Homeowners in Bonaire and Kathleen said their houses were damaged after an Aug. 3 F-15 flyover.
The F-15 Eagle flyover was performed at approximately 11:20 am for a Southeast Region Little League Tournament game in Warner Robins.
After the flyover, several Facebook users said they thought the flyover was louder and closer to the ground than usual and said they thought there was a sonic boom. Some reported broken windows, shattered glass doors, vinyl fallen from their front porch ceiling or damage to their home’s foundation.
“It sounded like an airplane had crashed right outside on the street,” Bonaire resident Allyssa Lee said.
Kirstie Tarleton of Kathleen shared a clip from her baby monitor which she said caught video and sound from when the plane flew past her home at 11:22 am.
“I live about three miles from the Little League fields and the plane went right over my house,” Tarleton said. “It was the loudest sound I have ever heard. They say it did not break the sound barrier and it was at an approved altitude, [but] I am willing to put my life on it that those statements are false… I honestly thought it was some sort of terror attack or a plane coming down in my backyard.”

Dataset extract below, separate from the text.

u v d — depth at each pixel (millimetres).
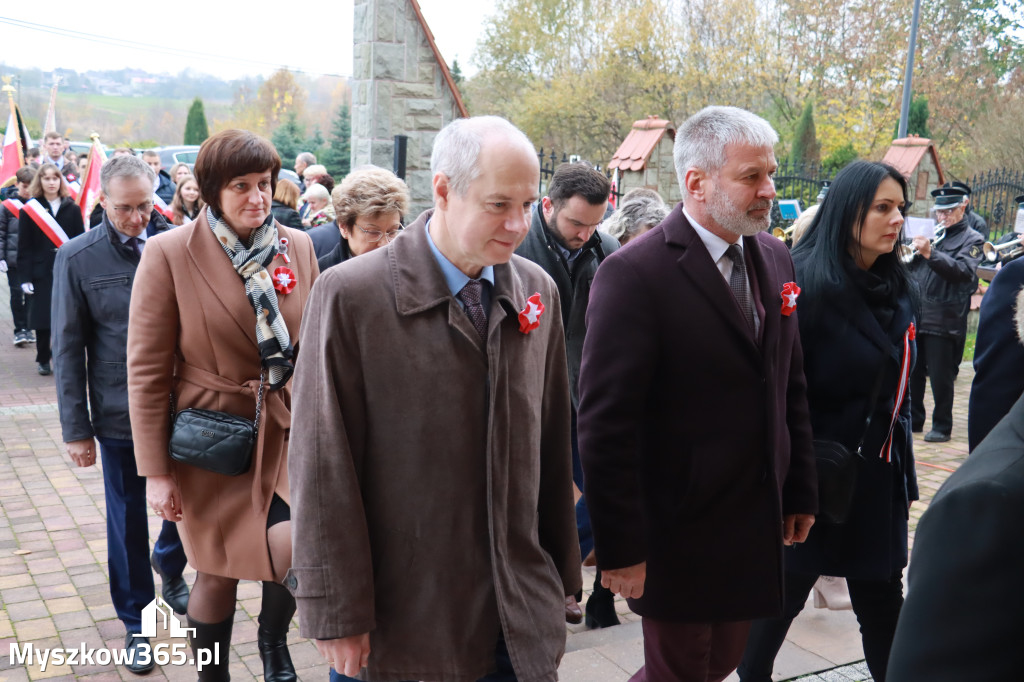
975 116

Roland Leach of the Robins Air Force Base Public Affairs office said the plane flew at an approved altitude above 1,600 feet and an appropriate speed below supersonic that did not create a sonic boom. The flight was authorized ahead of time by the Secretary of the Air Force Public Affairs Aerial Events Support office and the local Federal Aviation Administration.

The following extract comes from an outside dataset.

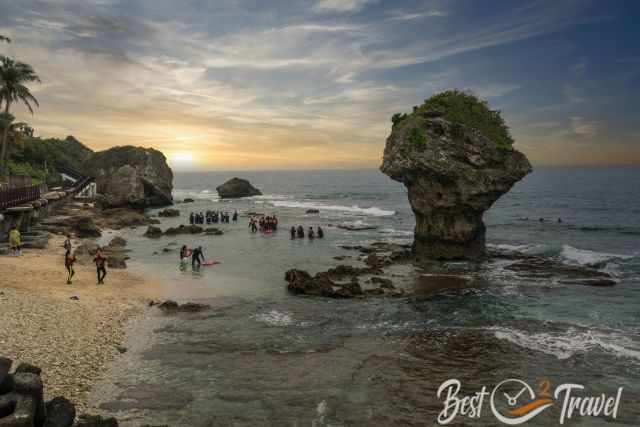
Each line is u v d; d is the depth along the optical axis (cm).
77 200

Robins Air Force Base officials said homeowners who believe their homes were damaged can file a complaint with the 78th Air Base Wing Office of Public Affairs and have their case investigated for possible reimbursement.
There were two sonic booms conducted miles south of Warner Robins as part of regular flight tests later that day. Leach said these F-15 flight tests were not related to the Little League game flyover.
Robins Air Force Base often conducts these tests on F-15 aircraft after they are repaired or modified.
“There’s a prescribed route that they have to fly that’s south of Robins, between Columbus all the way to Cordele,” Leach said. “That’s what they call the supersonic run … or Macon echo [route]. Normally those are flown over 40,000 feet. And when they go supersonic as far as the flight test, that’s when you hear a sonic boom.”